*Fragmento seleccionado*
========================

Golpe ‘narco- fascista’
Remberto Cárdenas Morales
Del riesgo del golpe de Estado en 1980, cuyos cabecillas fueron Luis García Meza y Luis Arce Gómez, se hablaba todos los días en el mundo político y sindical boliviano. Entonces ejercía la presidencia interina del país Lydia Gueiler Tejada, prima del principal golpista, cuyo gobierno interino se debilitó mucho debido a las medidas económicas que tomó y que afectaron al pueblo, al que la presidenta denominó “maravilloso”, sobre todo por el heroísmo demostrado en la resistencia y en la derrota del golpe de Estado fallido de Todos los Santos de 1979. Éste fue derrotado por ”la fuerza de la masa”, como escribe René Zavaleta.

========================

*Extracto de datos*
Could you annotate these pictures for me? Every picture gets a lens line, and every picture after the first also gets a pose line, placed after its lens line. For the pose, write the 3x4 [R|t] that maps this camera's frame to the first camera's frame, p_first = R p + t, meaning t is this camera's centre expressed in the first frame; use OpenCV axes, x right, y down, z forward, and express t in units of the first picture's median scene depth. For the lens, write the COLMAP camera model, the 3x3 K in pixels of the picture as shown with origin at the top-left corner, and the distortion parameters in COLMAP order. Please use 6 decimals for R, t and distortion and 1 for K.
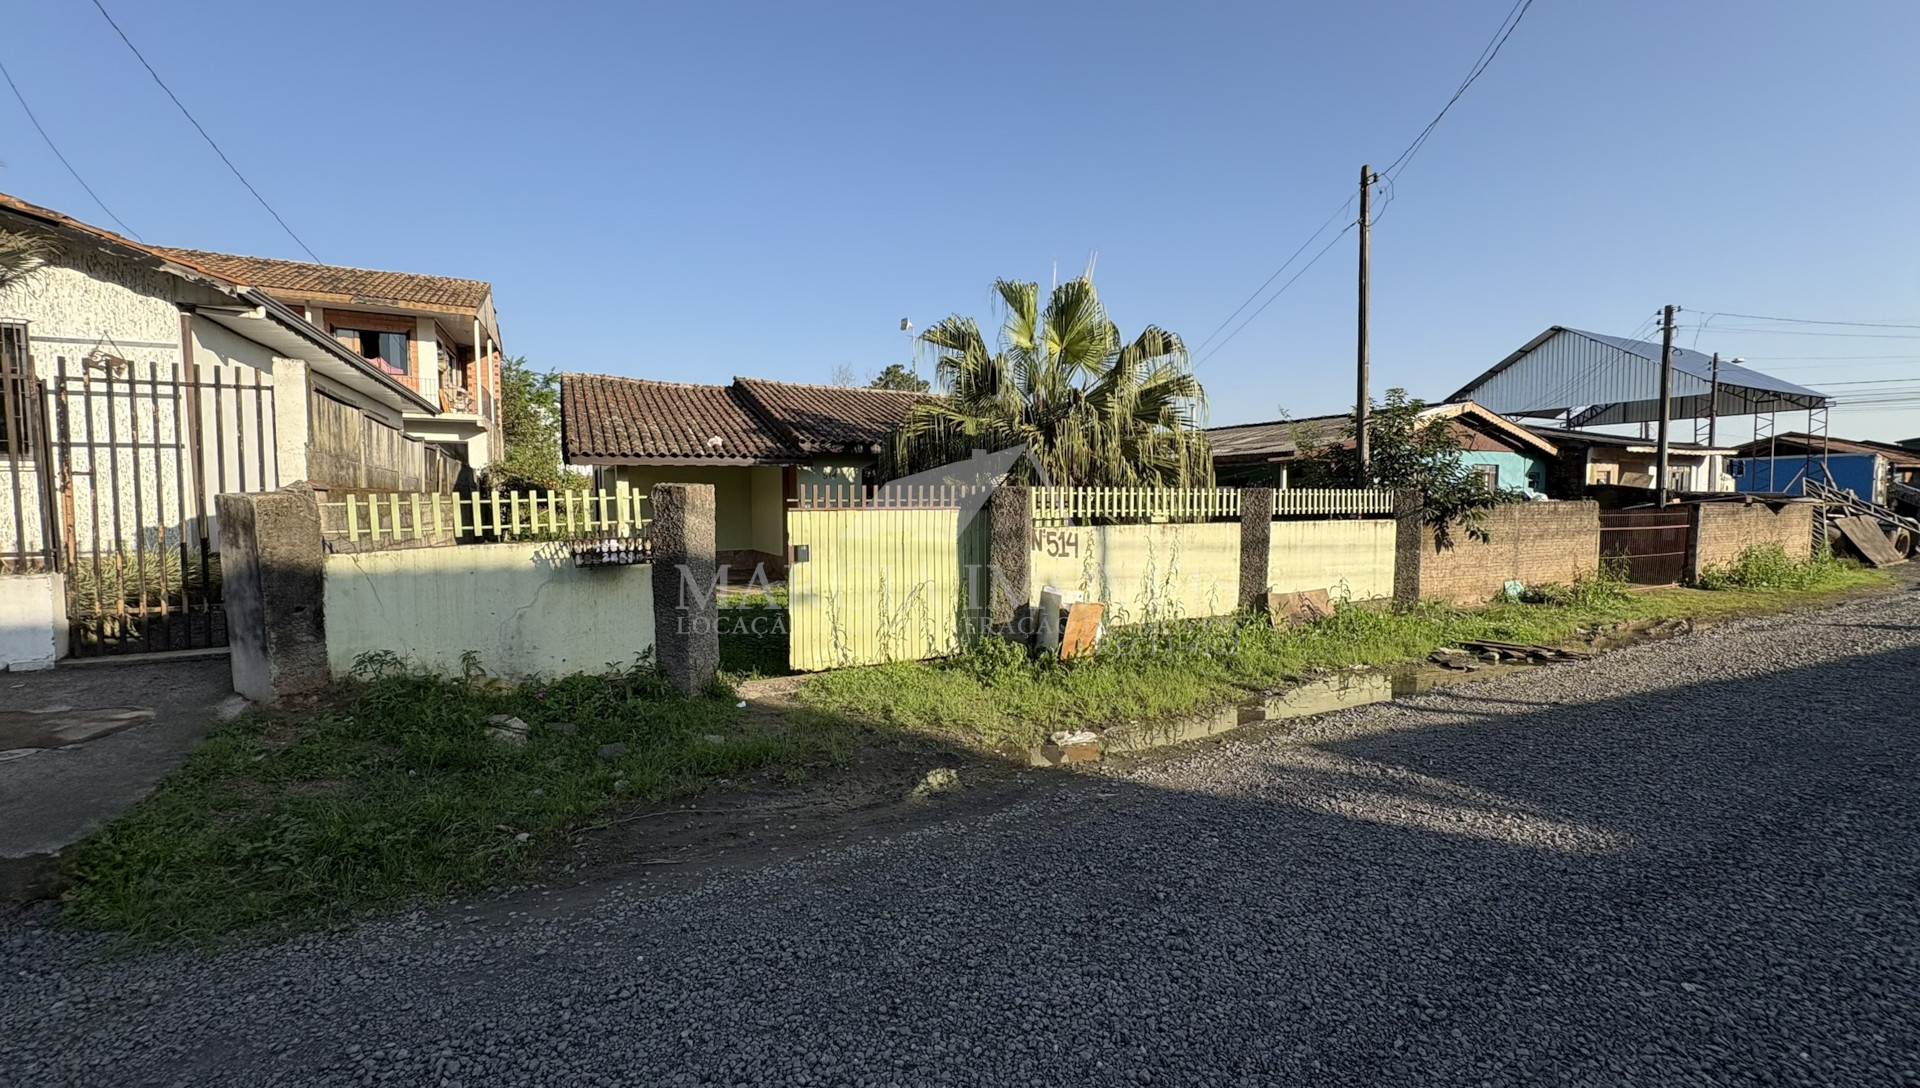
lens RADIAL K [[748.3, 0, 960.0], [0, 748.3, 544.0], [0, 0, 1]] dist [0.001803, 0.000135]
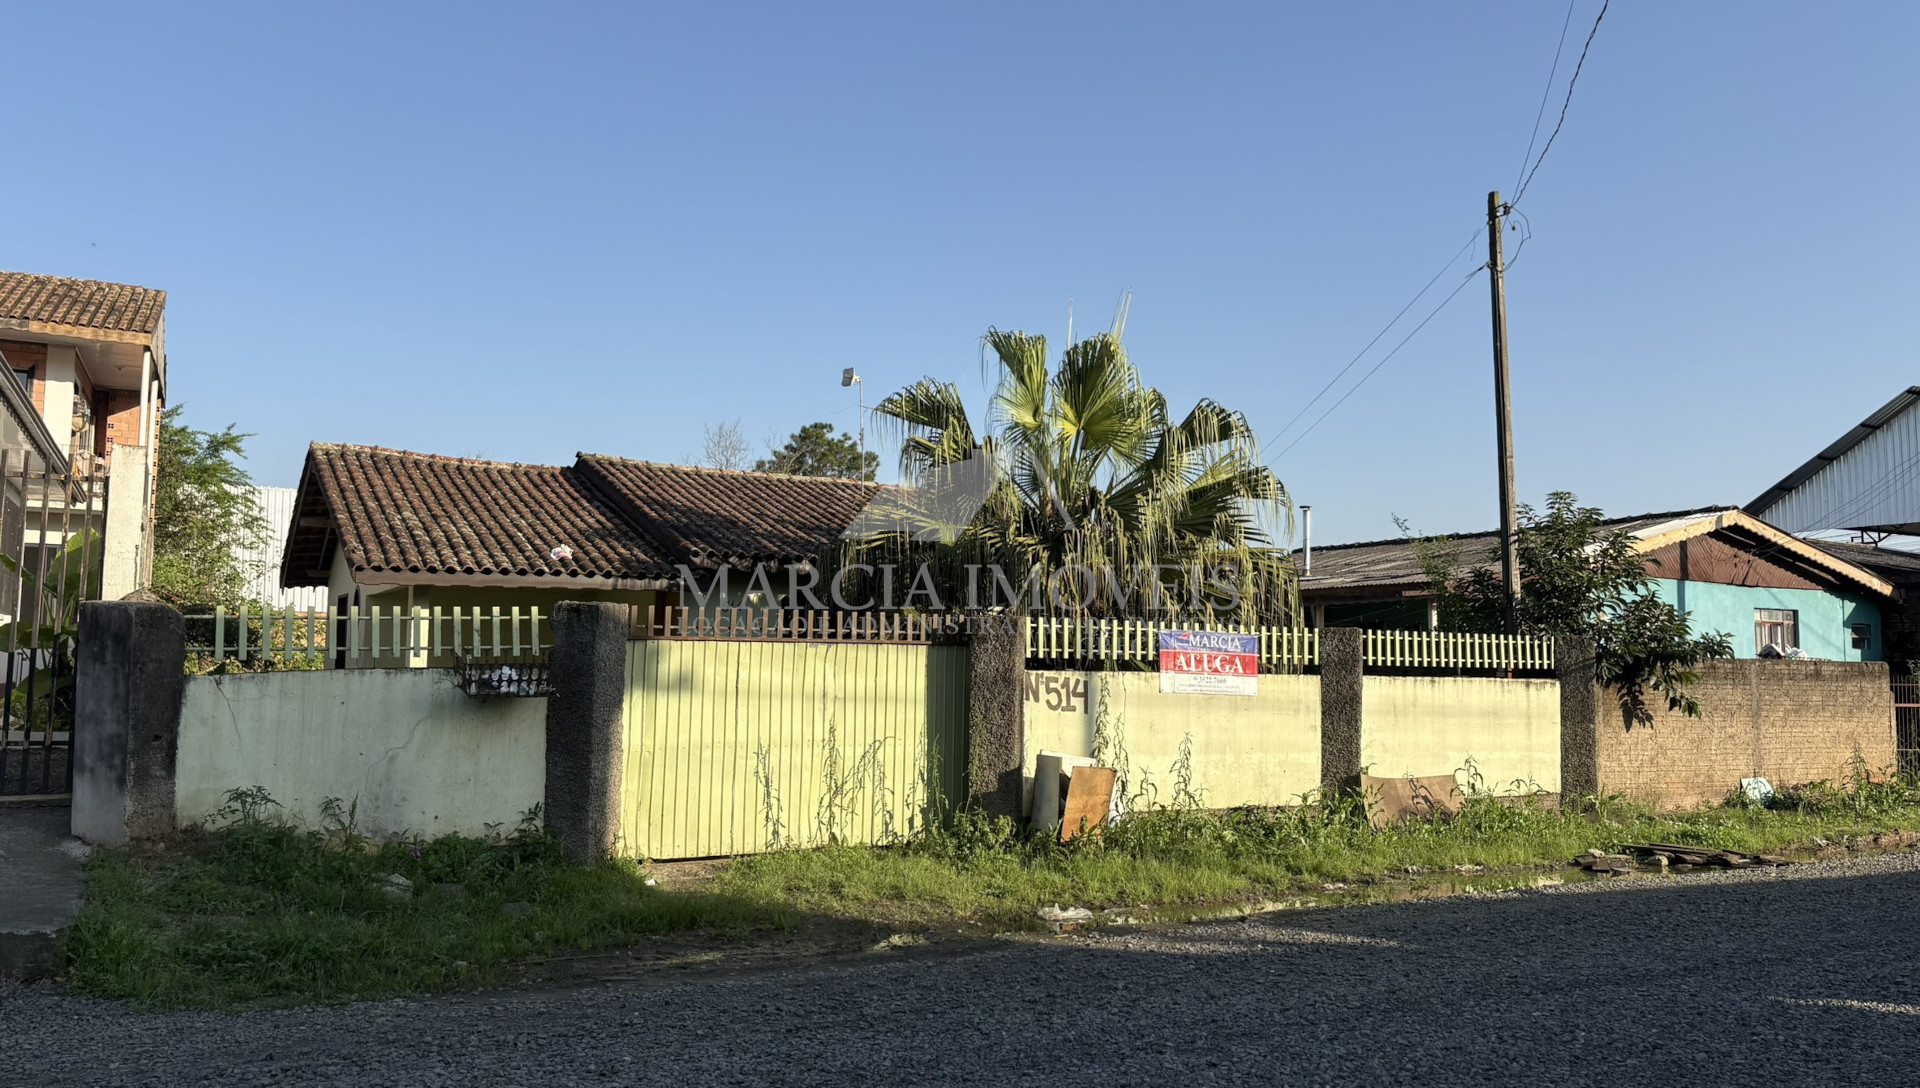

========================

*Tarea A*
Según el fragmento seleccionado, ¿quién ocupaba la presidencia interina de Bolivia en 1980?
*Tarea B*
Indica si cada afirmación concuerda con el fragmento seleccionado y cita las palabras exactas que lo deciden: (i) Lydia Gueiler Tejada era prima del principal golpista; (ii) el golpe de Estado de Todos los Santos de 1979 triunfó; (iii) las medidas económicas fortalecieron el gobierno interino.
Para resolver estas tareas no se necesita el material.

*Tu respuesta A*
Lydia Gueiler Tejada.

*Tu respuesta B*
(i) Sí: "prima del principal golpista".
(ii) No: "la derrota del golpe de Estado fallido de Todos los Santos de 1979".
(iii) No: "cuyo gobierno interino se debilitó mucho debido a las medidas económicas que tomó".